• _WHAT TO WORK ON_
Transcribe the entire listing below verbatim, omitting the pictures from your transcription.

Chart interpretation exercises
################
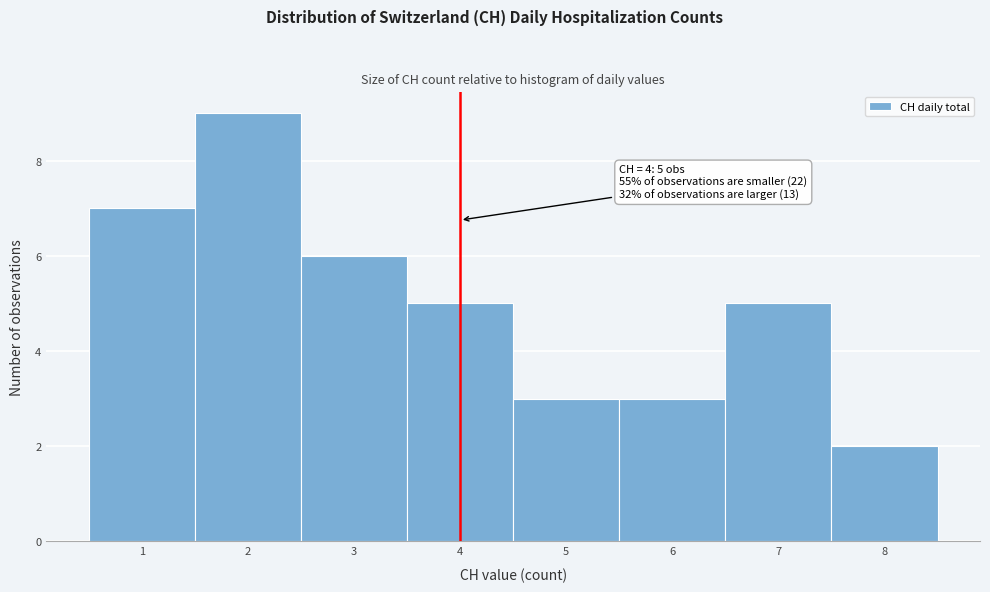

Over which range of the x-axis is the bar tallest?

1.5 to 2.5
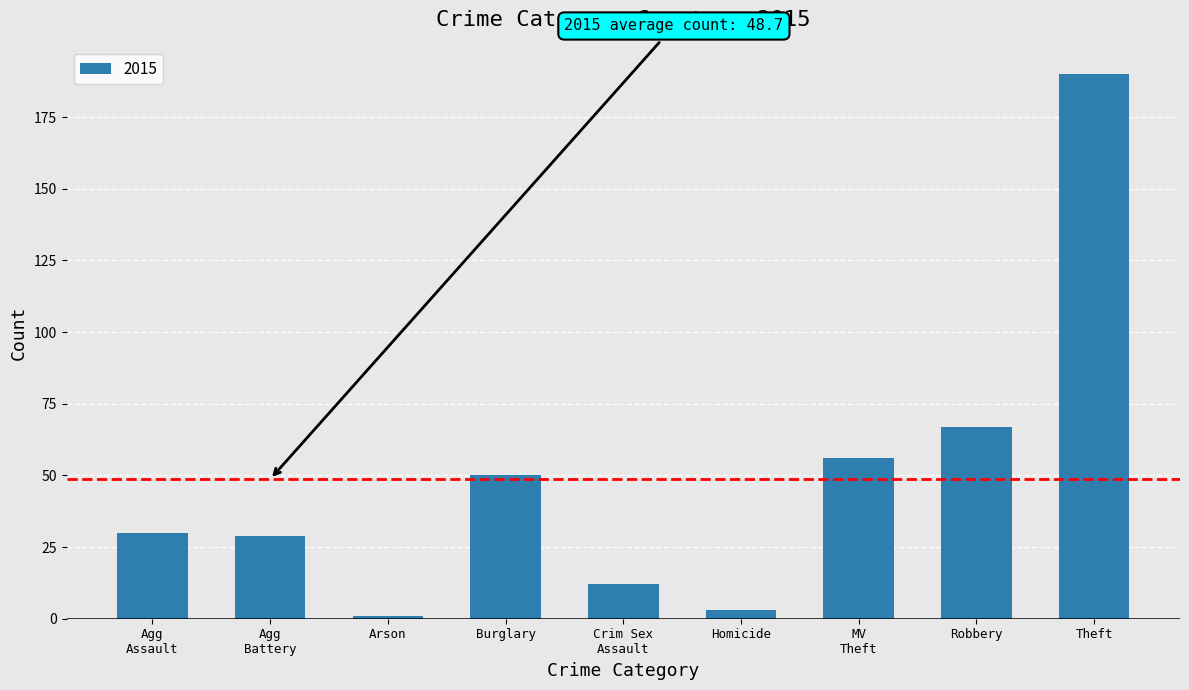

What position from the left is Theft?

9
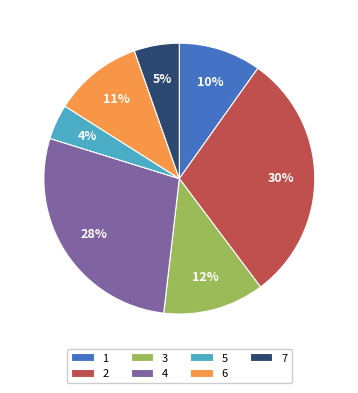

Rank the categories by value from highest to lowest.

2, 4, 3, 6, 1, 7, 5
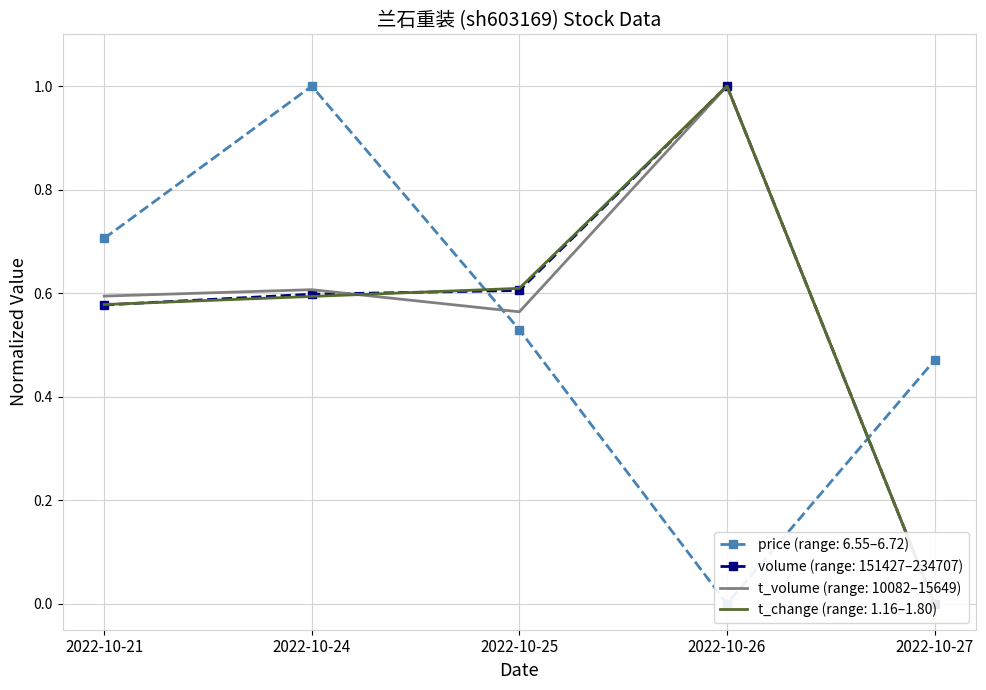

What is the highest value of the price series?

1.0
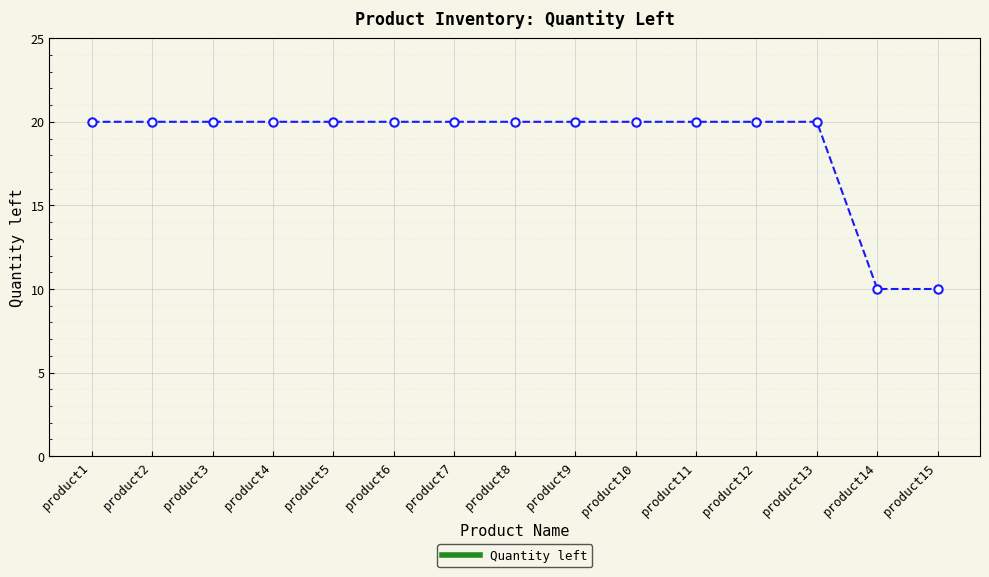

The chart shows a value of 20 at product12. True or false?

True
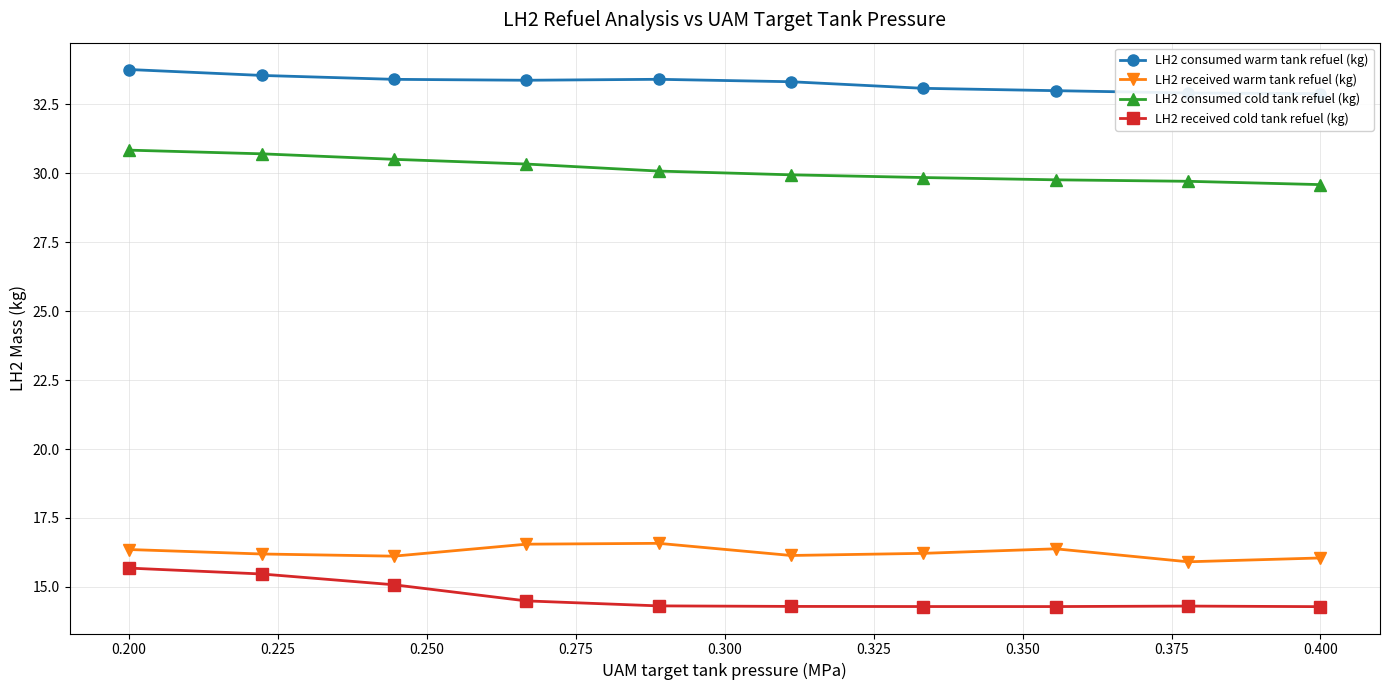

Which category has the lowest value across all series?

0.400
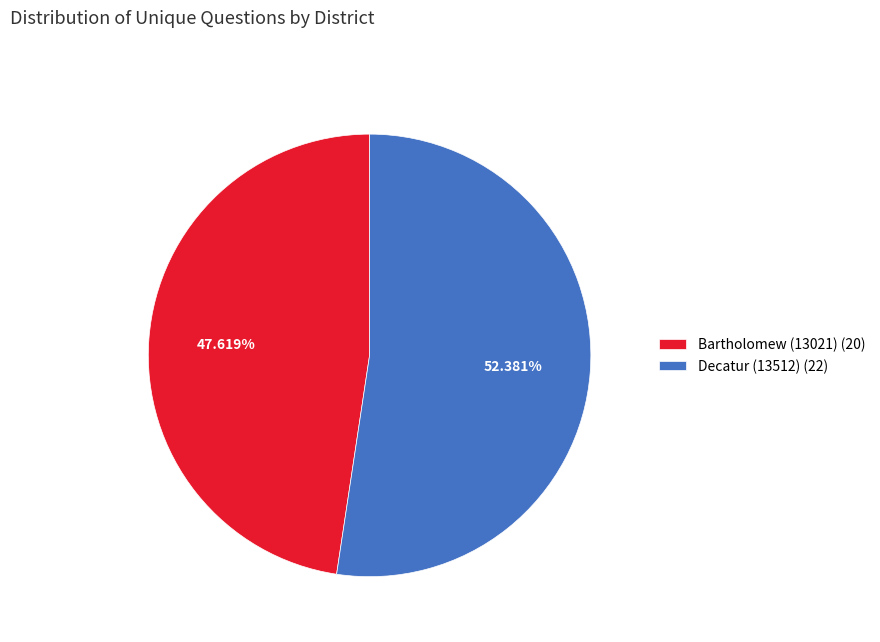

Does Bartholomew (13021) account for over 50% of the chart?

No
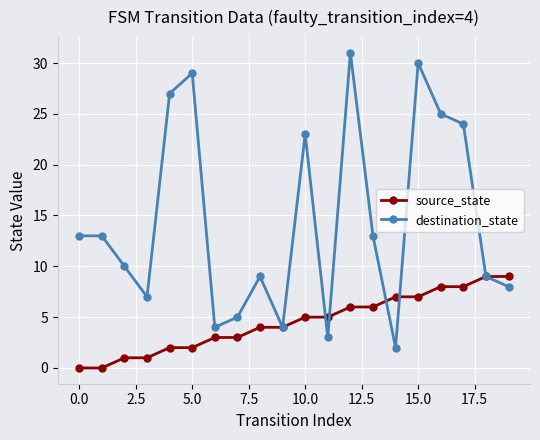

What is the value of the destination_state point at the 17th from the left?

25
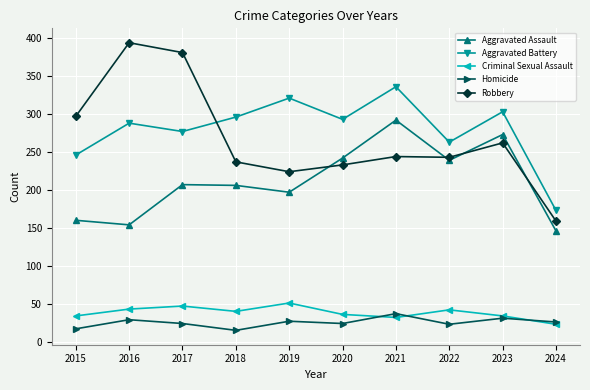

Does the chart display data point markers on the line(s)?

Yes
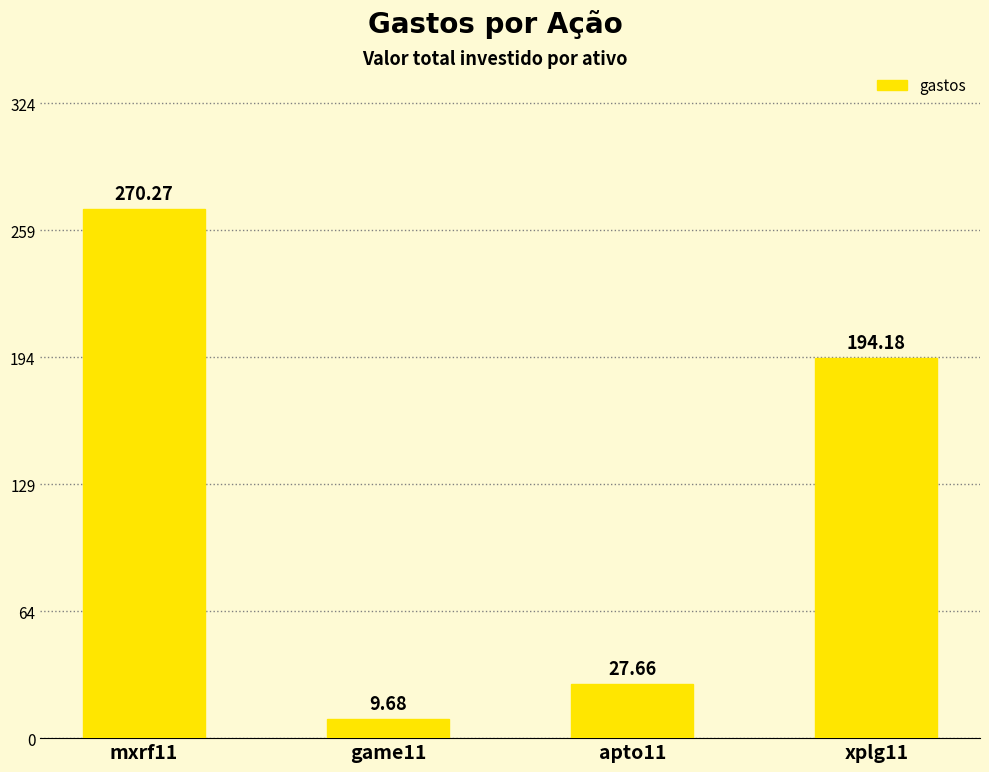

Count the number of values greater than 194.

2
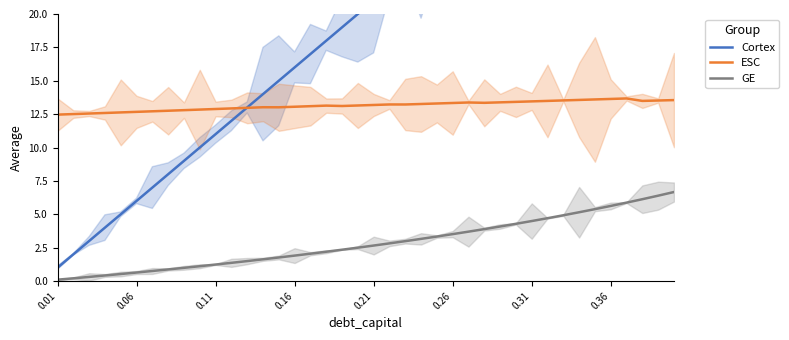

The value of GE at 0.26 is 5.4. True or false?

False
################
• _RESULT OF THIS TASK_
Over which range of the x-axis is the bar tallest?

1.5 to 2.5

What position from the left is Theft?

9

Rank the categories by value from highest to lowest.

2, 4, 3, 6, 1, 7, 5

What is the highest value of the price series?

1.0

The chart shows a value of 20 at product12. True or false?

True

Which category has the lowest value across all series?

0.400

Does Bartholomew (13021) account for over 50% of the chart?

No

What is the value of the destination_state point at the 17th from the left?

25

Does the chart display data point markers on the line(s)?

Yes

Count the number of values greater than 194.

2

The value of GE at 0.26 is 5.4. True or false?

False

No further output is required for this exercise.